What good is all that data though, if we have no way to take action on it? Without a plan to extract meaning from data and turn insights into action, data is nothing but noise. Traditional data collection and analysis tools however, aren’t effective at organizing, manipulating, and extracting insight from that much information. Healthcare organizations must adopt a data-driven mindset that begins by defining a clear set of goals and objectives to help analysts focus on what data should be mined and what data can be eliminated.
Four Strategies to Adopt a Data-Driven Mindset
Clean data leads to accelerated decision making. Data collection can be messy; information is compiled from multiple outlets and not all of the data collected is normalized consistently before analysis. Data cleaning removes observations that aren’t relevant, unifies and standardizes the formats, and validates the data. Though the use of tools such as Excel, Python, and other scripting languages can be invaluable, there are also tools on the market today more dedicated to this task.
Understand the scope of work ahead of you. Gaining valuable insight from data collected is tantalizing and can lead to organizations running before they are ready to walk. Without the right tools sets in place this can not only hinder progress but deliver faulty analysis as well.
Employ automation to simplify data analysis. Automation in data analytics can provide insights that might be otherwise unavailable to an organization. Varying in complexity from simple scripts that deliver records into a pre-defined data model, to more full-service tools that perform exploratory data analysis, feature discovery, model selection, and statistical significance tests, automation gives users fast availability of data for analysis.
Visualize data to reduce complexities. Gleaning raw data, no matter the source, does not give us the information we seek. Because of how the brain processes information, to gain the true insight, we must present data visually. Whether through charts, graphs, metrics, KPI’s, or dashboards, doing so not only makes understanding and interpreting data faster and easier, it also may identify and highlight information and observations that would be nearly impossible in other formats. From cloud provider tools, to dashboarding and business intelligence, the market has delivered numerous options for organizations today to drive cutting edge analysis.

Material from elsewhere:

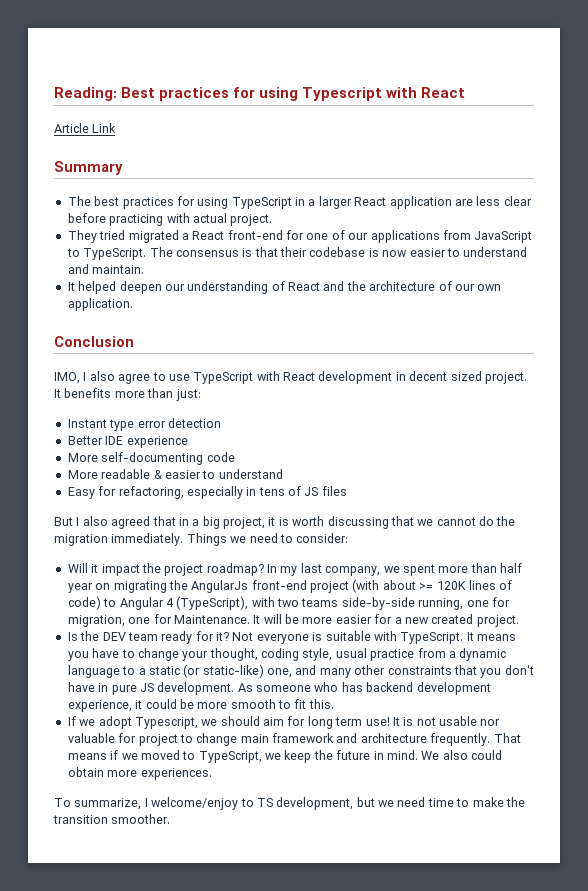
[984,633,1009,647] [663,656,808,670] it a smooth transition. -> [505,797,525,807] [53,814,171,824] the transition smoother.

Since the original observation by Mr. Laney many years ago, two more “V’s” have been added to the Big Data equation, Veracity and Value. The final “V”, value, has become critical for industry but even more so for today’s healthcare industry as Big Data represents a launching pad to significantly transform the landscape. At its core the healthcare industry, exists to keep people healthy. Through intelligent use of collected information, clinicians can make more cost-effective, high-quality decisions, medical researchers can gain previously unknown insight into the causes of diseases, hospitals can optimize operating room staffing based on expected demand, and patients can make more and better-informed decisions about their treatment.
Team RIVA is proud to support the modernization of healthcare systems and empower agencies like NIH and Agency for Healthcare Research and Quality (AHRQ) to collect, analyze, and act on healthcare data and trends in support of a healthier tomorrow for all.